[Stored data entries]
○ ○ ○ ○ ○ ○ ○
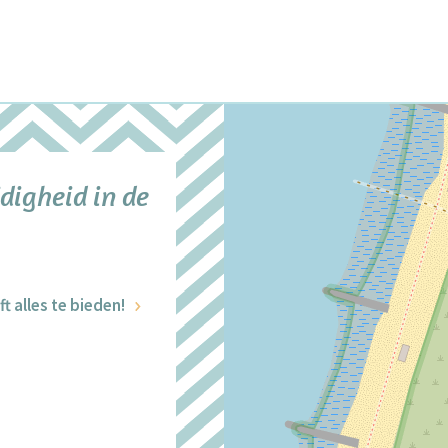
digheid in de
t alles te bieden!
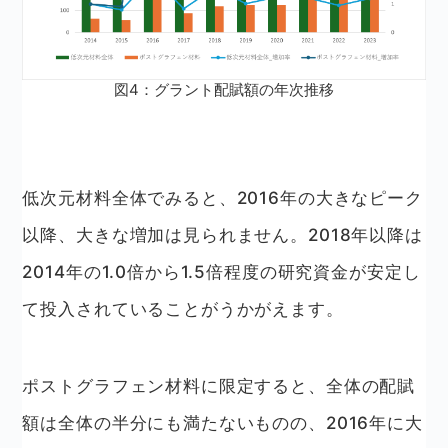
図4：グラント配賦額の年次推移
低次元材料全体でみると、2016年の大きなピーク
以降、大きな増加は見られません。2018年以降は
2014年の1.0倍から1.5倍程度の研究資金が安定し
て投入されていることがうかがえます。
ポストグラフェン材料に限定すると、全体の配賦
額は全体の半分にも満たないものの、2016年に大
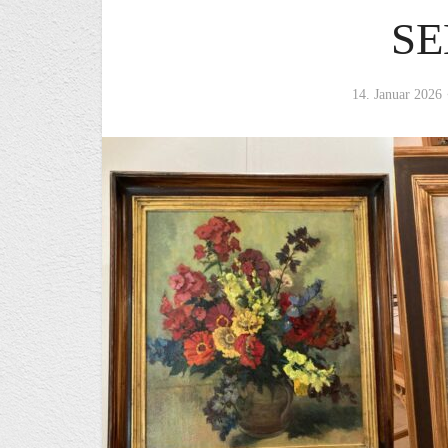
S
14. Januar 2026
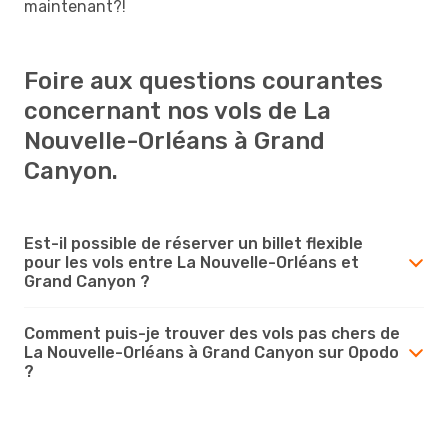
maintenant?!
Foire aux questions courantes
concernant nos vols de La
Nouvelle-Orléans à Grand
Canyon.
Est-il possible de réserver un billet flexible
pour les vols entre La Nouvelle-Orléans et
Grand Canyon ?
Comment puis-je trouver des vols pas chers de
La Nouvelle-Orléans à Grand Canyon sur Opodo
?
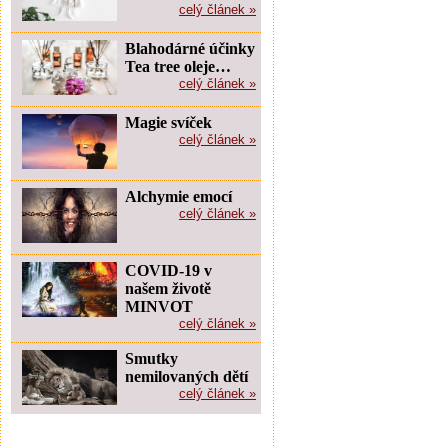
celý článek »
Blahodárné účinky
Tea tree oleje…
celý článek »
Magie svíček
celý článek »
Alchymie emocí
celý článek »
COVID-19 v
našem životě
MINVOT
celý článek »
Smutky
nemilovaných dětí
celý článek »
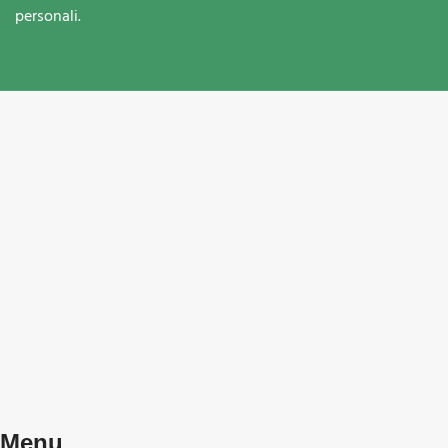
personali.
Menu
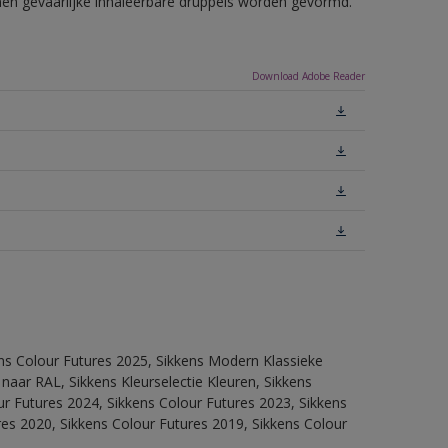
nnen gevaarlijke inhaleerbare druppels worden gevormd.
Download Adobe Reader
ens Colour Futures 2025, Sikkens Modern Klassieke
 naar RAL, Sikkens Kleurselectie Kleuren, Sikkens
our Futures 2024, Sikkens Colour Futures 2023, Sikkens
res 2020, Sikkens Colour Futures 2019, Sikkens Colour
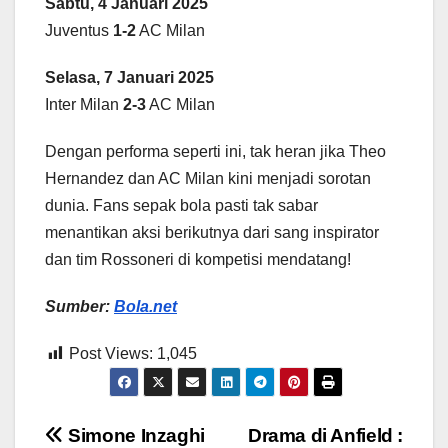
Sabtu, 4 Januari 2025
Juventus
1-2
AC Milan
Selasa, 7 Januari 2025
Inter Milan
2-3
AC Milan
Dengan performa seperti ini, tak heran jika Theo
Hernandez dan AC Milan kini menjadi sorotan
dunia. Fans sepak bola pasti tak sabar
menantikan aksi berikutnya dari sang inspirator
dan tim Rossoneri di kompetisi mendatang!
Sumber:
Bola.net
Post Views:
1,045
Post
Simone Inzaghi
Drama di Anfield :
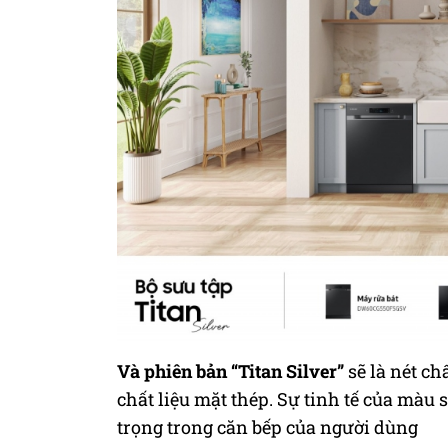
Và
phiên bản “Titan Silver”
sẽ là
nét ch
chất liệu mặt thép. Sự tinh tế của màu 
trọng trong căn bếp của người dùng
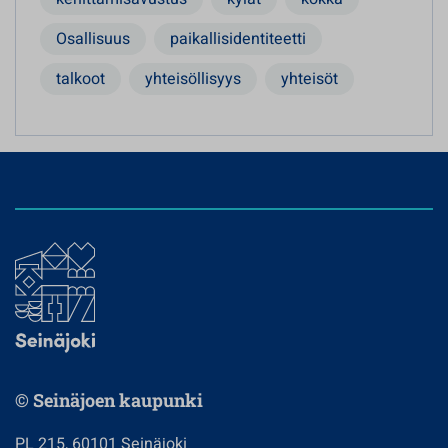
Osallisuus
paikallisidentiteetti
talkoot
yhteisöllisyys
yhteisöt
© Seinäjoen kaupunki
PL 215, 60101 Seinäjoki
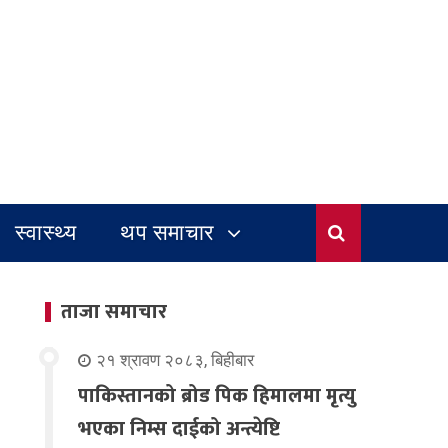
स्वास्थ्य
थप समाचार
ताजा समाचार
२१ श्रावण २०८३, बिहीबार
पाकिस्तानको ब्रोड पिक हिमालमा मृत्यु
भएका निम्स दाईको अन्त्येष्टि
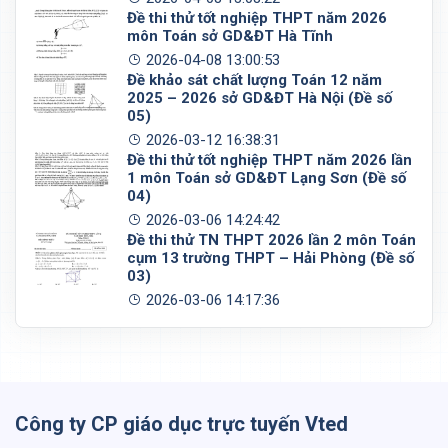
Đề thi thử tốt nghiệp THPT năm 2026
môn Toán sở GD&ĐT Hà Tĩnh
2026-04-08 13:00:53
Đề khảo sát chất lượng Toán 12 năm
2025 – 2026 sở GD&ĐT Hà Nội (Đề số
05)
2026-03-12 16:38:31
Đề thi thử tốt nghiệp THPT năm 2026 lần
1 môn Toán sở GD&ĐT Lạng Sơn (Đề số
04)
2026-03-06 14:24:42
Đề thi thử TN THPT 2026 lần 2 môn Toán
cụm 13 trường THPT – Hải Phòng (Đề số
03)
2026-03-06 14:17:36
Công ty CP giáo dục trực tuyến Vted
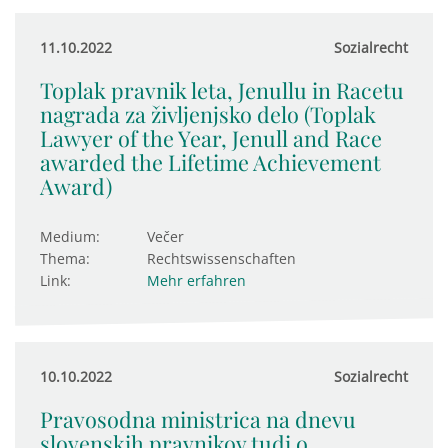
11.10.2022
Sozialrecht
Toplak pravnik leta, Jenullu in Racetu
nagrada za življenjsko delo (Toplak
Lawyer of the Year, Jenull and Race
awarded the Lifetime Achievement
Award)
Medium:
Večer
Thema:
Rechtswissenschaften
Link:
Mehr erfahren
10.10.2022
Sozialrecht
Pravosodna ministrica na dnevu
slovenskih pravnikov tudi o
○ ○ ○ ○ ○ ○ ○
Task directions: Write out every line above exactly, minus images.

The completed task:
digheid in de
t alles te bieden!
図4：グラント配賦額の年次推移
低次元材料全体でみると、2016年の大きなピーク
以降、大きな増加は見られません。2018年以降は
2014年の1.0倍から1.5倍程度の研究資金が安定し
て投入されていることがうかがえます。
ポストグラフェン材料に限定すると、全体の配賦
額は全体の半分にも満たないものの、2016年に大
S
14. Januar 2026
maintenant?!
Foire aux questions courantes
concernant nos vols de La
Nouvelle-Orléans à Grand
Canyon.
Est-il possible de réserver un billet flexible
pour les vols entre La Nouvelle-Orléans et
Grand Canyon ?
Comment puis-je trouver des vols pas chers de
La Nouvelle-Orléans à Grand Canyon sur Opodo
?
celý článek »
Blahodárné účinky
Tea tree oleje…
celý článek »
Magie svíček
celý článek »
Alchymie emocí
celý článek »
COVID-19 v
našem životě
MINVOT
celý článek »
Smutky
nemilovaných dětí
celý článek »
personali.
Menu
nnen gevaarlijke inhaleerbare druppels worden gevormd.
Download Adobe Reader
ens Colour Futures 2025, Sikkens Modern Klassieke
 naar RAL, Sikkens Kleurselectie Kleuren, Sikkens
our Futures 2024, Sikkens Colour Futures 2023, Sikkens
res 2020, Sikkens Colour Futures 2019, Sikkens Colour
Sabtu, 4 Januari 2025
Juventus
1-2
AC Milan
Selasa, 7 Januari 2025
Inter Milan
2-3
AC Milan
Dengan performa seperti ini, tak heran jika Theo
Hernandez dan AC Milan kini menjadi sorotan
dunia. Fans sepak bola pasti tak sabar
menantikan aksi berikutnya dari sang inspirator
dan tim Rossoneri di kompetisi mendatang!
Sumber:
Bola.net
Post Views:
1,045
Post
Simone Inzaghi
Drama di Anfield :
Và
phiên bản “Titan Silver”
sẽ là
nét ch
chất liệu mặt thép. Sự tinh tế của màu 
trọng trong căn bếp của người dùng
Osallisuus
paikallisidentiteetti
talkoot
yhteisöllisyys
yhteisöt
© Seinäjoen kaupunki
PL 215, 60101 Seinäjoki
स्वास्थ्य
थप समाचार
ताजा समाचार
२१ श्रावण २०८३, बिहीबार
पाकिस्तानको ब्रोड पिक हिमालमा मृत्यु
भएका निम्स दाईको अन्त्येष्टि
Đề thi thử tốt nghiệp THPT năm 2026
môn Toán sở GD&ĐT Hà Tĩnh
2026-04-08 13:00:53
Đề khảo sát chất lượng Toán 12 năm
2025 – 2026 sở GD&ĐT Hà Nội (Đề số
05)
2026-03-12 16:38:31
Đề thi thử tốt nghiệp THPT năm 2026 lần
1 môn Toán sở GD&ĐT Lạng Sơn (Đề số
04)
2026-03-06 14:24:42
Đề thi thử TN THPT 2026 lần 2 môn Toán
cụm 13 trường THPT – Hải Phòng (Đề số
03)
2026-03-06 14:17:36
Công ty CP giáo dục trực tuyến Vted
11.10.2022
Sozialrecht
Toplak pravnik leta, Jenullu in Racetu
nagrada za življenjsko delo (Toplak
Lawyer of the Year, Jenull and Race
awarded the Lifetime Achievement
Award)
Medium:
Večer
Thema:
Rechtswissenschaften
Link:
Mehr erfahren
10.10.2022
Sozialrecht
Pravosodna ministrica na dnevu
slovenskih pravnikov tudi o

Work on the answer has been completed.